→ Task prompt: With the line containing "out to be conjugate" as the starting point, output every line of the data below through its final line, character for character.

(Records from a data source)
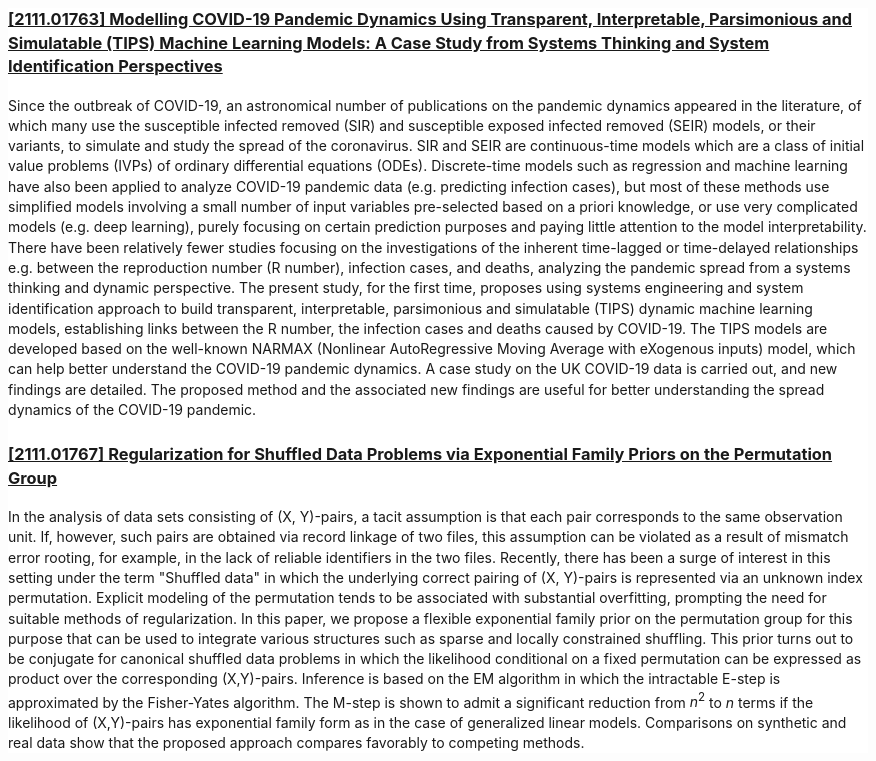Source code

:     

### [[2111.01763] Modelling COVID-19 Pandemic Dynamics Using Transparent, Interpretable, Parsimonious and Simulatable (TIPS) Machine Learning Models: A Case Study from Systems Thinking and System Identification Perspectives](http://arxiv.org/abs/2111.01763)


  Since the outbreak of COVID-19, an astronomical number of publications on the
pandemic dynamics appeared in the literature, of which many use the susceptible
infected removed (SIR) and susceptible exposed infected removed (SEIR) models,
or their variants, to simulate and study the spread of the coronavirus. SIR and
SEIR are continuous-time models which are a class of initial value problems
(IVPs) of ordinary differential equations (ODEs). Discrete-time models such as
regression and machine learning have also been applied to analyze COVID-19
pandemic data (e.g. predicting infection cases), but most of these methods use
simplified models involving a small number of input variables pre-selected
based on a priori knowledge, or use very complicated models (e.g. deep
learning), purely focusing on certain prediction purposes and paying little
attention to the model interpretability. There have been relatively fewer
studies focusing on the investigations of the inherent time-lagged or
time-delayed relationships e.g. between the reproduction number (R number),
infection cases, and deaths, analyzing the pandemic spread from a systems
thinking and dynamic perspective. The present study, for the first time,
proposes using systems engineering and system identification approach to build
transparent, interpretable, parsimonious and simulatable (TIPS) dynamic machine
learning models, establishing links between the R number, the infection cases
and deaths caused by COVID-19. The TIPS models are developed based on the
well-known NARMAX (Nonlinear AutoRegressive Moving Average with eXogenous
inputs) model, which can help better understand the COVID-19 pandemic dynamics.
A case study on the UK COVID-19 data is carried out, and new findings are
detailed. The proposed method and the associated new findings are useful for
better understanding the spread dynamics of the COVID-19 pandemic.

    

### [[2111.01767] Regularization for Shuffled Data Problems via Exponential Family Priors on the Permutation Group](http://arxiv.org/abs/2111.01767)


  In the analysis of data sets consisting of (X, Y)-pairs, a tacit assumption
is that each pair corresponds to the same observation unit. If, however, such
pairs are obtained via record linkage of two files, this assumption can be
violated as a result of mismatch error rooting, for example, in the lack of
reliable identifiers in the two files. Recently, there has been a surge of
interest in this setting under the term "Shuffled data" in which the underlying
correct pairing of (X, Y)-pairs is represented via an unknown index
permutation. Explicit modeling of the permutation tends to be associated with
substantial overfitting, prompting the need for suitable methods of
regularization. In this paper, we propose a flexible exponential family prior
on the permutation group for this purpose that can be used to integrate various
structures such as sparse and locally constrained shuffling. This prior turns
out to be conjugate for canonical shuffled data problems in which the
likelihood conditional on a fixed permutation can be expressed as product over
the corresponding (X,Y)-pairs. Inference is based on the EM algorithm in which
the intractable E-step is approximated by the Fisher-Yates algorithm. The
M-step is shown to admit a significant reduction from $n^2$ to $n$ terms if the
likelihood of (X,Y)-pairs has exponential family form as in the case of
generalized linear models. Comparisons on synthetic and real data show that the
proposed approach compares favorably to competing methods.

→ Exercise result:
out to be conjugate for canonical shuffled data problems in which the
likelihood conditional on a fixed permutation can be expressed as product over
the corresponding (X,Y)-pairs. Inference is based on the EM algorithm in which
the intractable E-step is approximated by the Fisher-Yates algorithm. The
M-step is shown to admit a significant reduction from $n^2$ to $n$ terms if the
likelihood of (X,Y)-pairs has exponential family form as in the case of
generalized linear models. Comparisons on synthetic and real data show that the
proposed approach compares favorably to competing methods.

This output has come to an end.